Missionaries who work among Muslims often go years without seeing a single person come to faith.  They work year after year building relationships, sharing and praying, but often see little fruit.  If the church were to judge such ministries on the basis of “efficiency” and “return on investment” it would surely seem a poor use of God’s servants and a waste of hard earned resources.  But God does not see it this way!  The missionary who continues to throw seed on what appears, at the moment, to be hard, rocky soil is merely reflecting the extravagance of the Divine Sower.  Church growth is, of course, a wonderful thing. However, faithfulness to God and His Word cannot be judged merely by whether a church is growing or not.  The key is to be a faithful sower; God will take care of the harvest.  After all, He is the Lord of the harvest!

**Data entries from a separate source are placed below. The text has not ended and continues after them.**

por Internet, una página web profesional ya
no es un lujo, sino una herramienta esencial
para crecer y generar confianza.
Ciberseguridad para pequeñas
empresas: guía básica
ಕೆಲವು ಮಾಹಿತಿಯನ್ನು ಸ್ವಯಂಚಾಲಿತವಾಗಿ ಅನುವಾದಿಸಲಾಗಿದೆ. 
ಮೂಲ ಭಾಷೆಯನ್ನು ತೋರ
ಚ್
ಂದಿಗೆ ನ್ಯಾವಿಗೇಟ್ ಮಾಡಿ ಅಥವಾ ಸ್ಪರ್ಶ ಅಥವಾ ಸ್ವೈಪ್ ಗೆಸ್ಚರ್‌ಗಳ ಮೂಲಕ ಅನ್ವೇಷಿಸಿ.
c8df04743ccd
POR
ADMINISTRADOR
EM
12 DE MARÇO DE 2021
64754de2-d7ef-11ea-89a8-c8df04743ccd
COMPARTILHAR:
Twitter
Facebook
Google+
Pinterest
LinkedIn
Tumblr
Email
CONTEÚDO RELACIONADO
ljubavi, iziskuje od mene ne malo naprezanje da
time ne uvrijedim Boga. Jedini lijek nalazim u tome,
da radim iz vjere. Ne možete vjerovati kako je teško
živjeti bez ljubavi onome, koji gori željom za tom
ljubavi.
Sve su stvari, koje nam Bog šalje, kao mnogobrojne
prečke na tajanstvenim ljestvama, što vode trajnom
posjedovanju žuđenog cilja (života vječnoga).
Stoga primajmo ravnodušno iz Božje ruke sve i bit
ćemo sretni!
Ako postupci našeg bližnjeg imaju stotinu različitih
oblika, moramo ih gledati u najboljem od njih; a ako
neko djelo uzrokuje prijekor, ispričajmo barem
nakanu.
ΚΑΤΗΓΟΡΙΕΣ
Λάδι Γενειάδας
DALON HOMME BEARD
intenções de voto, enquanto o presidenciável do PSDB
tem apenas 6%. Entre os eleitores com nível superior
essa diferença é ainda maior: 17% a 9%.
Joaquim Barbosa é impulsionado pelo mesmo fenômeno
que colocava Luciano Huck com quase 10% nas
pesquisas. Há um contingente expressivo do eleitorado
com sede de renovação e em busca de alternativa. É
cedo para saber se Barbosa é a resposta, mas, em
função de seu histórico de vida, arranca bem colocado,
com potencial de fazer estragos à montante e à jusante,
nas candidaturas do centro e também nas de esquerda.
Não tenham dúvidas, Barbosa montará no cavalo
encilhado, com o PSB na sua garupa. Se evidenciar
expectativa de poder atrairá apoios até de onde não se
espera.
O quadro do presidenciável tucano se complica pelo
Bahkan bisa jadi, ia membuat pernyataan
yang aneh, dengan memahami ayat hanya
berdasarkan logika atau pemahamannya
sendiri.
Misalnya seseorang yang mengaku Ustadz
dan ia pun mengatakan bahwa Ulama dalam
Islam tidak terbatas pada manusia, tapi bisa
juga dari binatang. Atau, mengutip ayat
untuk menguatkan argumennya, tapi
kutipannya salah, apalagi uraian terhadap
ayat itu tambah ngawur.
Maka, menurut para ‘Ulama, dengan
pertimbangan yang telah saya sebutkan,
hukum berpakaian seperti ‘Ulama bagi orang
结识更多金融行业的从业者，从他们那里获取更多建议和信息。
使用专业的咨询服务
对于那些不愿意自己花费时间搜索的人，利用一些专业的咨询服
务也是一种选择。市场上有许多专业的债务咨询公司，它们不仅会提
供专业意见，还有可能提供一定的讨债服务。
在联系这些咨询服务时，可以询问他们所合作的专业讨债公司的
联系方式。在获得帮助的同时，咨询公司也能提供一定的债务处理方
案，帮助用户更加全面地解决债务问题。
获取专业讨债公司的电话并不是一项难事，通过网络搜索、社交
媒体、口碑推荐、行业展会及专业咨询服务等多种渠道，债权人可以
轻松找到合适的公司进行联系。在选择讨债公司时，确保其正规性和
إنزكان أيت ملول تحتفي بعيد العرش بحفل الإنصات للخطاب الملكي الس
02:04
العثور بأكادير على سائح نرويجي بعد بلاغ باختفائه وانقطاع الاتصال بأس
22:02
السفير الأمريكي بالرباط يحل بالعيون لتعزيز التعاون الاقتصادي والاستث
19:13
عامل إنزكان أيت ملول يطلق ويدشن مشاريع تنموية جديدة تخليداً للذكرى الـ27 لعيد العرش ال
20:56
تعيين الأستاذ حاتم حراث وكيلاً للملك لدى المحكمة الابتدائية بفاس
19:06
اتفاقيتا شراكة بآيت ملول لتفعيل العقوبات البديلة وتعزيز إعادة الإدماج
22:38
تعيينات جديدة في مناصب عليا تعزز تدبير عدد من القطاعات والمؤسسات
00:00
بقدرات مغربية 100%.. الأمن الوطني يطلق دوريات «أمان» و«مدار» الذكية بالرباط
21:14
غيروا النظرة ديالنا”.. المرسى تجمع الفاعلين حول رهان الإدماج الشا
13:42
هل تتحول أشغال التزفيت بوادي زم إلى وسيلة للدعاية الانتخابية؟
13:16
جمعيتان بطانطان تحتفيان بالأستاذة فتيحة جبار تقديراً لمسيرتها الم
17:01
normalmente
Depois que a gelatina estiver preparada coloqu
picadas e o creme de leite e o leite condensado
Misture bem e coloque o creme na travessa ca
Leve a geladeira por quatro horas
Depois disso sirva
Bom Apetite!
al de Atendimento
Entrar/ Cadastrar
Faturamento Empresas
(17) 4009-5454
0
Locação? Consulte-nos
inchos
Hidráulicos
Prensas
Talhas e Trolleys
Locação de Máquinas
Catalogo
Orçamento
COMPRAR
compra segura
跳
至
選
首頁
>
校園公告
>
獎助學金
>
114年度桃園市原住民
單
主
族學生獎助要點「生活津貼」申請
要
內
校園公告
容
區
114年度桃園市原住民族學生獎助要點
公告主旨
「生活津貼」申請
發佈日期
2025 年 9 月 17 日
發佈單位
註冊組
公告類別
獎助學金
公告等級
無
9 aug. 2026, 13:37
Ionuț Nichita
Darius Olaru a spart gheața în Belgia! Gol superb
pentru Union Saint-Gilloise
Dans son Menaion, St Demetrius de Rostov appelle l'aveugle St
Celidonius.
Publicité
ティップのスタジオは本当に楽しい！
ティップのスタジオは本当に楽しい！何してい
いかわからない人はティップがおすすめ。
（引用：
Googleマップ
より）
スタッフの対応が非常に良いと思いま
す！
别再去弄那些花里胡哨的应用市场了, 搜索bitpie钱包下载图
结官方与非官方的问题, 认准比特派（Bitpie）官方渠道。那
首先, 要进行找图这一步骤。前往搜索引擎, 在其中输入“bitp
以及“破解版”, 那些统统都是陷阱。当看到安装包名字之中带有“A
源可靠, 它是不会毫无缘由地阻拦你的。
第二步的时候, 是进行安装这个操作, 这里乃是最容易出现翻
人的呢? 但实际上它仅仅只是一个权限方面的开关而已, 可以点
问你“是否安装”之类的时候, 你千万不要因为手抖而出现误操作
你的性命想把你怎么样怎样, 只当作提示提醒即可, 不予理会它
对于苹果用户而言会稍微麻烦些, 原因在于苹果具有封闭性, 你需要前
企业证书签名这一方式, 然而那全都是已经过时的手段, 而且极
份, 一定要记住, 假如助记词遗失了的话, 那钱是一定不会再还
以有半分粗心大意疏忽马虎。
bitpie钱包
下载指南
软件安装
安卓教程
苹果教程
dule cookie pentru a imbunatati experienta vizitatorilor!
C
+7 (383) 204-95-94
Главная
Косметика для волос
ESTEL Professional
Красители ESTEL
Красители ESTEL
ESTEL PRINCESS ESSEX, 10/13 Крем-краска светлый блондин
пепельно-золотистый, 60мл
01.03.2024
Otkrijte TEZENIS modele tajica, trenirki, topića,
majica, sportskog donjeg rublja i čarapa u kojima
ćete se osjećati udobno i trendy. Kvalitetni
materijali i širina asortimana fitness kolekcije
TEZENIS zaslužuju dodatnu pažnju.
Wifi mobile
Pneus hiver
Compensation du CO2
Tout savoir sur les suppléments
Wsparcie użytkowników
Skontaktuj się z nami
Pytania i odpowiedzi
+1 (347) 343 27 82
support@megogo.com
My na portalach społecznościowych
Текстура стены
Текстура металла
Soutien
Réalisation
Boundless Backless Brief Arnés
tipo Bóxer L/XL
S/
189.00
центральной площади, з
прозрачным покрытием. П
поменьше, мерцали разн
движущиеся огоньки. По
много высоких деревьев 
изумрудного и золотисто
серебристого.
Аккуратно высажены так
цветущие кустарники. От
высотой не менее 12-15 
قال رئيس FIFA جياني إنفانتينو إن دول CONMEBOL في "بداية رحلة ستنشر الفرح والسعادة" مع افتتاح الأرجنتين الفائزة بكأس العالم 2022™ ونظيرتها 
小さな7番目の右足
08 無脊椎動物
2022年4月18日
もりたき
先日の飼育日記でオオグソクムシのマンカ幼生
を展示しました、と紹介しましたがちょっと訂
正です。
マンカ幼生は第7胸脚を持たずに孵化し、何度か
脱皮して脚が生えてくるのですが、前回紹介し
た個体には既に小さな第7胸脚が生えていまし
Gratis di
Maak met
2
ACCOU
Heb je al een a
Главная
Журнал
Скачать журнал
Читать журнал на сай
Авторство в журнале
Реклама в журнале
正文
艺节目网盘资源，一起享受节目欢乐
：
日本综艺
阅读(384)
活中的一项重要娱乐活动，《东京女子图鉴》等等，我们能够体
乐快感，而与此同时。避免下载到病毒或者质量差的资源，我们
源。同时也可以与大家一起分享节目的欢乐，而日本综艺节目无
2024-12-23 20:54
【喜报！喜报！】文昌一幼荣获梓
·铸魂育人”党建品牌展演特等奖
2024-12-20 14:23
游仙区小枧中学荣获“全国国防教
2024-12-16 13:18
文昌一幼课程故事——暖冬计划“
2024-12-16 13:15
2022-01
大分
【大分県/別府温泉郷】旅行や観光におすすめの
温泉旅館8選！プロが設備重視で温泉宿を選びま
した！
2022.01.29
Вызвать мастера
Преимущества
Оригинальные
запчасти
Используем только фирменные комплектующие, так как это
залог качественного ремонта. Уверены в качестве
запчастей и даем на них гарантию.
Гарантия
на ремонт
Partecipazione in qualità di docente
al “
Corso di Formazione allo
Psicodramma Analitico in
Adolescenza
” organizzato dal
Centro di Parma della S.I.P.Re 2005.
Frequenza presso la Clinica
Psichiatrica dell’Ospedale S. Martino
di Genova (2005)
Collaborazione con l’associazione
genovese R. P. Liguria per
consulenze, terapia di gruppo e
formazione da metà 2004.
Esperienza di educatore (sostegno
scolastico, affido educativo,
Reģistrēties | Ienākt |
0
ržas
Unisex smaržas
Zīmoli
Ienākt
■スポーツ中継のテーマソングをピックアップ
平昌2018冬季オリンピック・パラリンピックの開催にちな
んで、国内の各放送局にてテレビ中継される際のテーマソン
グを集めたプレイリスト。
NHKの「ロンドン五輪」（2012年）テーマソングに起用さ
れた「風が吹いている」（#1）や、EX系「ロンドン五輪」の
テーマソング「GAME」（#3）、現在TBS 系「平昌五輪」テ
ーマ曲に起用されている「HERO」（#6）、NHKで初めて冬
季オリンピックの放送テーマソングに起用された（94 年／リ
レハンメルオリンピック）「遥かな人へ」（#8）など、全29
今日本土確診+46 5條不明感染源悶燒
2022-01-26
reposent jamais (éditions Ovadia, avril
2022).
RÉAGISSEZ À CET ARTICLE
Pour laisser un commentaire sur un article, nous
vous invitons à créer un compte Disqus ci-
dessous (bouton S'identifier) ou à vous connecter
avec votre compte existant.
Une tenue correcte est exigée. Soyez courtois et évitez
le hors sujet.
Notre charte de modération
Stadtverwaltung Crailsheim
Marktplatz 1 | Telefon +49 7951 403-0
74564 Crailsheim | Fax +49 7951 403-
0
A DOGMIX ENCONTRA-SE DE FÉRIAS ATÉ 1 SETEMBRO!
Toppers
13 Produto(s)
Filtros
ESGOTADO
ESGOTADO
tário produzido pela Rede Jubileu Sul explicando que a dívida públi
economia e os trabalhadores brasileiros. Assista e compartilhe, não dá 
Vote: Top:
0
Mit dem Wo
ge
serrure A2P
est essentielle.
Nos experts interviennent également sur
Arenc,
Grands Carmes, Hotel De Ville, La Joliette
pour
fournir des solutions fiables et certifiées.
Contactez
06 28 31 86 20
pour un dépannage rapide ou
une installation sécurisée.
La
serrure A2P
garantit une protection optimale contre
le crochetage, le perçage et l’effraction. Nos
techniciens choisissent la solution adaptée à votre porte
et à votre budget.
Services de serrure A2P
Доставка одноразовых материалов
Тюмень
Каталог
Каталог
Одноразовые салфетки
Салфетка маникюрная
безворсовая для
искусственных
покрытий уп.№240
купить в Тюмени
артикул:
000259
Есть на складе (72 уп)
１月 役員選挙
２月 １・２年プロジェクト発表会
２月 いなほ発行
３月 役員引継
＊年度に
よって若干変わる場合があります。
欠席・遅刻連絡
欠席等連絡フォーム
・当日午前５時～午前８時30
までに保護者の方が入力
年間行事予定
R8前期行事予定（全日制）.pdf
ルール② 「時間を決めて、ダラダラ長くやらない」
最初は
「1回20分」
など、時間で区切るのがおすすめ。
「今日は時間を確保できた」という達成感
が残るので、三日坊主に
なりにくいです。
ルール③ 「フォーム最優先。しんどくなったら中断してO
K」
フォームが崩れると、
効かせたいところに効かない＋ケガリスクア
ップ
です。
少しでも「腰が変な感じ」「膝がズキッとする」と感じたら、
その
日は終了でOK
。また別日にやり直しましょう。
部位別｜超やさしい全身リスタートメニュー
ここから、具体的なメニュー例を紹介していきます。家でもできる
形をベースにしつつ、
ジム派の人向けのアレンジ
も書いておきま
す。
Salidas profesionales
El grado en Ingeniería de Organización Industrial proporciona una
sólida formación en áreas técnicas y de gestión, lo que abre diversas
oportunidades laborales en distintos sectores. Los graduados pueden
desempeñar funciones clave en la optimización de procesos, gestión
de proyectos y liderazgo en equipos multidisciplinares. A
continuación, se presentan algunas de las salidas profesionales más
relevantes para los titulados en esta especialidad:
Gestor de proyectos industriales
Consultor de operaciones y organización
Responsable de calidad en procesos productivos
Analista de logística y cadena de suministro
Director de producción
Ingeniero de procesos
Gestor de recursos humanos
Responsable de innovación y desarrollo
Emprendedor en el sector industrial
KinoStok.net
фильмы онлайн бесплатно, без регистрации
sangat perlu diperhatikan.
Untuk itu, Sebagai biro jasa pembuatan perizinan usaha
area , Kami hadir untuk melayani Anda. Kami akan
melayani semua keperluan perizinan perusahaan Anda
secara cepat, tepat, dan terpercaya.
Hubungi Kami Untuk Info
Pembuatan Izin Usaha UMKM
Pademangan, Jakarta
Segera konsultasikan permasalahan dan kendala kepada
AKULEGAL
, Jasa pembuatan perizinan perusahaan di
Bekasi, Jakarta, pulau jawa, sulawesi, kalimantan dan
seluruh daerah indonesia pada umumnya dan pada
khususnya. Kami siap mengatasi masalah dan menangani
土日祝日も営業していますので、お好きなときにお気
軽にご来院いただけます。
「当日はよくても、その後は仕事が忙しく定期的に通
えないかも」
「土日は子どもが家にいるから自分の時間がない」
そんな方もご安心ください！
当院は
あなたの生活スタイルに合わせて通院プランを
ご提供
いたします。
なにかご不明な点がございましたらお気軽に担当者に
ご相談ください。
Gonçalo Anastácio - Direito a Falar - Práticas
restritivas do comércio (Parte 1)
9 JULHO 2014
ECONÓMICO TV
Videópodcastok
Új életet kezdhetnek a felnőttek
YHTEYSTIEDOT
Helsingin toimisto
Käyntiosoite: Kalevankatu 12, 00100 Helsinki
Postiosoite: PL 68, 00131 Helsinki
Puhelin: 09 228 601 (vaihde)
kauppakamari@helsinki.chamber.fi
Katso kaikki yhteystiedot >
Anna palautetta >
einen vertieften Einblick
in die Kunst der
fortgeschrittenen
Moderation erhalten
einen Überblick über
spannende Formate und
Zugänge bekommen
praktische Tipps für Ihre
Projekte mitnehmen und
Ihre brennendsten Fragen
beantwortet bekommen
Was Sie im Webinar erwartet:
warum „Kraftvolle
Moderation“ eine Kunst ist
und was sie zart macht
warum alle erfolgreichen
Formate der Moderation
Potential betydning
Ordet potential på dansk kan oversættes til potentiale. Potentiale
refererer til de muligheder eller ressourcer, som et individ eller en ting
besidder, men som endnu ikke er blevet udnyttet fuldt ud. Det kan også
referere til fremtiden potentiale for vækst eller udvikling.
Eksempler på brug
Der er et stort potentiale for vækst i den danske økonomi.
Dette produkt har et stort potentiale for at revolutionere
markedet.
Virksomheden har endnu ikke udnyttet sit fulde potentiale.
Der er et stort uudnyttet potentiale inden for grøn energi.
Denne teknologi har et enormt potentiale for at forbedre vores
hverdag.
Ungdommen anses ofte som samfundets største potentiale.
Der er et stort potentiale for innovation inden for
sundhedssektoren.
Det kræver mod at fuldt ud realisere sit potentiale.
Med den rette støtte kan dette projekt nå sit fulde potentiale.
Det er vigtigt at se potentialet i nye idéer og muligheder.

In Christ, God sows His salvation extravagantly and offers it to the hard-hearted and the receptive alike.  The Devil will always try to snatch away God’s seed.  He will try to choke it out.  But we must see beyond our own hearts, and even beyond the work of Satan, and keep our eyes on the extravagant Sower.  Someday, at the end of time, we will all be able to look back and see the full story of human history.  We will be able to look back and see God’s amazing interventions in the human race.  We will also be able to look back and see the full extent of Satan’s wicked opposition to God’s rule in the world.  However, the overall testimony of that final day will be about the extravagance of God’s sowing in the world.  We will see clearly that His sowing has been more consistent than the Devil’s snatching!  His sowing has been more powerful than the Devil’s eating!  His sowing has been more enduring that the Devil’s tribulation!  His sowing has been more consistent than the Devil’s choking!  May we learn to live in the light of this reality.  Make it your ambition to sow extravagantly into the lives of everyone you meet.  This is how we will live if we always keep our eyes fixed on the Extravagant Sower!